2010-2011 Season

This season included productions of FABRIC, FLAMES, AND FERVOR: GIRLS OF THE TRIANGLE, HUNTING THE BASILISK, and FAILURE IS IMPOSSIBLE. In addition, our community and educational outreach programs continued to expand, including a new middle school version of our touring show CHOICES: AN INTERACTIVE PLAY ON CYBERBULLYING AND SUICIDE. We were also honored to host FAITH STORIES PROJECT participant Juana Herlinda Yak, when she visited this country as a guest of the Presbyterian Church.

Starting that Fall, we collaborated with students from Fern Creek High School on revising our CHOICES script to be more appropriate for younger students. The resulting new middle school version of CHOICES was then toured with those same students as actors in the performances.

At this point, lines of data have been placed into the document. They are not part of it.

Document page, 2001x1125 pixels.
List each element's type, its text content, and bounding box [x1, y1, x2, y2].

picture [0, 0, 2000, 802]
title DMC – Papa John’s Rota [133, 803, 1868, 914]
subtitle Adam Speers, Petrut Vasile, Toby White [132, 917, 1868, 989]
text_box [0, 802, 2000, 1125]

March of 2011 saw our return to NYC to participate in the Centennial Remembrances of the Triangle Shirtwaist Factory Fire. As part of these remembrances, we performed FABRIC, FLAMES, AND FERVOR: GIRLS OF THE TRIANGLE at Manhattan Theatre Source (where we had premiered our 2nd play back in 2003), just three blocks from the original factory. n preparation, LFL performed the show at Shelby County Community Theatre in Kentucky. When performing in Manhattan, it was especially poignant and heartbreaking when we found ourselves performing the scenes of the tragic fire itself for the matinee performance - knowing that as we enacted jumping out the windows of the upper floors of the factory, that the real women, men and girls that jumped to their deaths in the actual fire had been doing so exactly 100 years ago, from the windows of a building just steps away, across Washington Square Park from where we were performing.

Early that summer, we again produced an already-scripted show, J. Shafer’s HUNTING THE BASILISK, which explores themes of truth, history, and the often-overlooked narratives of women. This new play, reminiscent of Beckett's Endgame, brings together four women from different time periods (from the French renaissance to the Civil War to the early 2000s), who find themselves trapped in a limbo-esque house together, with the basilisk outside. Trying to avoid this danger, the women stumble upon locked books containing their life stories, which they must explore together.

Late that summer, we were invited to Fort Knox to perform the suffragist-themed short play, FAILURE IS IMPOSSIBLE by Rosemary H. Knower in honor of Women's Equality Day on August 26th. This play brought together texts from many of the most important activists fighting for women's suffrage over the decades leading up to the passing of women's voting rights in the USA through the 19th Amendment in 1920. This constitutional Amendment, ratified on August 18, 1920, and certified on August 26, 1920, prohibits the U.S. federal and state governments from denying citizens the right to vote on the basis of sex.